New list of Native boarding schools with Catholic affiliation includes Yakima school

By Tammy Ayer Yakima Herald-Republic

A list of Native boarding schools affiliated with the Catholic Church includes more information about a boarding school operated in Yakima by the Sisters of Providence from 1889-96.

The list from Catholic Truth and Healing provides details about 87 Catholic-run Native boarding schools in 22 states. It appears on a new website compiled and refined by a group of archivists, historians, concerned Catholics and tribal citizens, according to a news release.

They created it to share information for survivors of Native boarding schools, their descendants and tribal nations, the release said.

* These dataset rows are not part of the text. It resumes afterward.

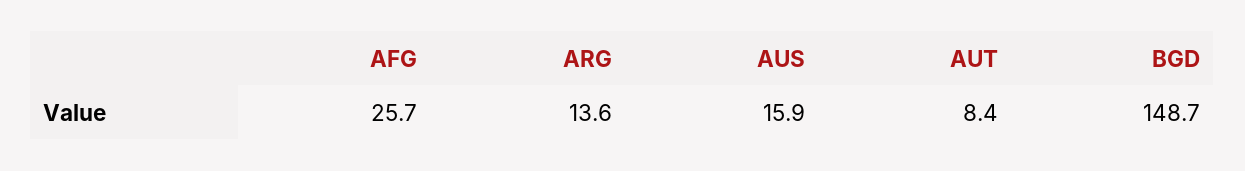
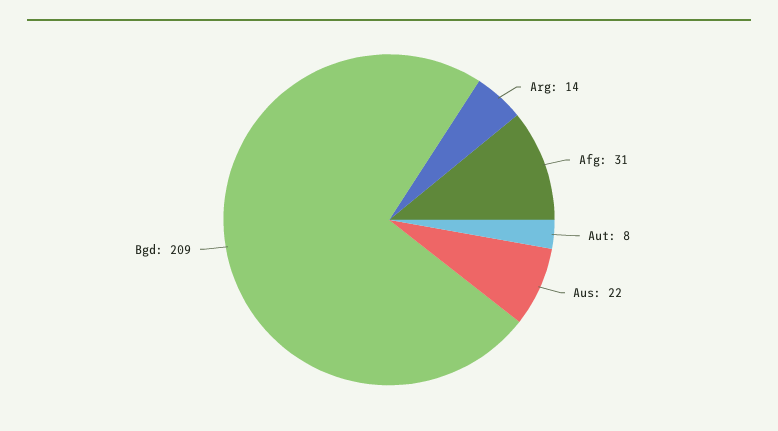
  {
-   "AFG": 25.7,
+   "AFG": 31,
    "ARG": 13.6,
-   "AUS": 15.9,
+   "AUS": 22,
    "AUT": 8.4,
-   "BGD": 148.7
+   "BGD": 209
  }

The newly released list expands and corrects information available about Catholic-operated schools that appear on previous lists of Federal Indian Boarding Schools published by the U.S. Department of the Interior and by the National Native American Boarding School Healing Coalition.

More than 400 Native boarding schools established or supported by the U.S. government were known to have operated across the country starting in the early 19th century and continuing in some cases until the late 1960s. A study of Native boarding schools by the U.S. Department of the Interior released in May 2022 identified deaths in records for about 20 of the schools.

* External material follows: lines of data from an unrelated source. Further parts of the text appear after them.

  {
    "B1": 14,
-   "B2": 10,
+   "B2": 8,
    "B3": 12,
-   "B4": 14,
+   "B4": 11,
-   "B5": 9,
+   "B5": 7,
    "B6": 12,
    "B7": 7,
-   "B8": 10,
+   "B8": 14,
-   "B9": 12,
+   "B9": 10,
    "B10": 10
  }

Yakima County had a Catholic-operated boarding school in what was then North Yakima and a government-operated boarding school at Fort Simcoe outside White Swan. The Fort Simcoe school operated from 1861 until 1920. Efforts continue to learn more about the boarding school there, including ground-penetrating radar to locate all known and unknown unmarked graves on the 196-acre Fort Simcoe Historical State Park.

North Yakima school

The Sisters of Providence operated the boarding school for Native children in what was then North Yakima as part of St. Joseph’s Academy. The main school building faced Fourth Street and stood on the northeast corner of North Fourth Street and East Lincoln Avenue. The school building for Native children, which included a wing each for boys and girls who boarded there, faced North Naches Avenue and stood about midway between East D Street and East Lincoln Avenue, according to Sanborn Fire Insurance maps from the time period.

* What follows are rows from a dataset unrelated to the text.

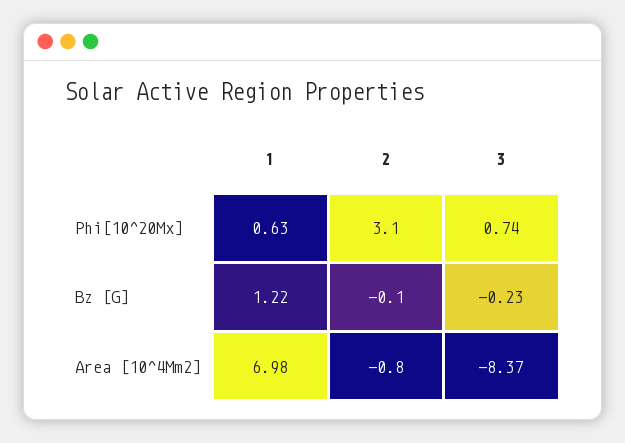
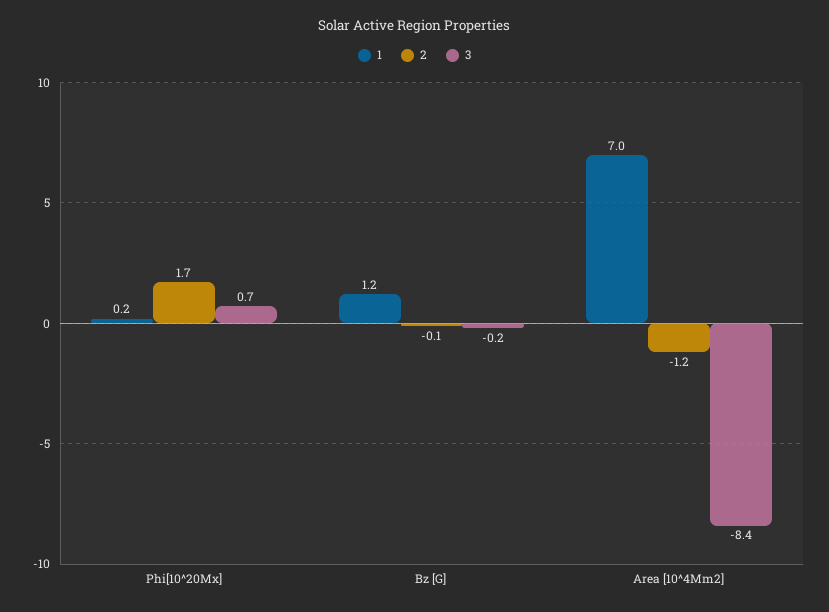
  {
    "1": {
-     "Phi[10^20Mx]": 0.63,
+     "Phi[10^20Mx]": 0.2,
      "Bz [G]": 1.22,
      "Area [10^4Mm2]": 6.98
    },
    "2": {
-     "Phi[10^20Mx]": 3.1,
+     "Phi[10^20Mx]": 1.7,
      "Bz [G]": -0.1,
-     "Area [10^4Mm2]": -0.8
+     "Area [10^4Mm2]": -1.2
    },
    "3": {
      "Phi[10^20Mx]": 0.74,
      "Bz [G]": -0.23,
      "Area [10^4Mm2]": -8.37
    }
  }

It opened in April 1889 and closed in July 1896 after the Sisters of Providence learned that their government contract was canceled, according to a history of St. Joseph’s Academy. The academy continued to operate until 1969.

“The sisters did not assign the Yakama ministry a name in their records and saw it as a division of St. Joseph’s Academy rather than a separate school,” states information about the boarding school on the new website. “Externally, the school was known as St. Francis Xavier, most likely named such by the Jesuits who ran the parish.”

A number of the Native children at the school in North Yakima came from Kittitas County. An August 1889 article in the Yakima Herald noted that in a story about the school.

“On Monday Father Garrand and a couple of the sisters escorted twenty-two of the scholars to their homes in Kittitas County,” it said. “The Indian school maintained at Yakima by the Catholics closed on Saturday last for a vacation of two months.”

The new list from Catholic Truth and Healing includes the name or names of each school, location, dates of operation, the Catholic diocese or dioceses) in which it operated, the tribal nations impacted (as listed in historical documents), and the religious order or orders) that ran and/or staffed each school.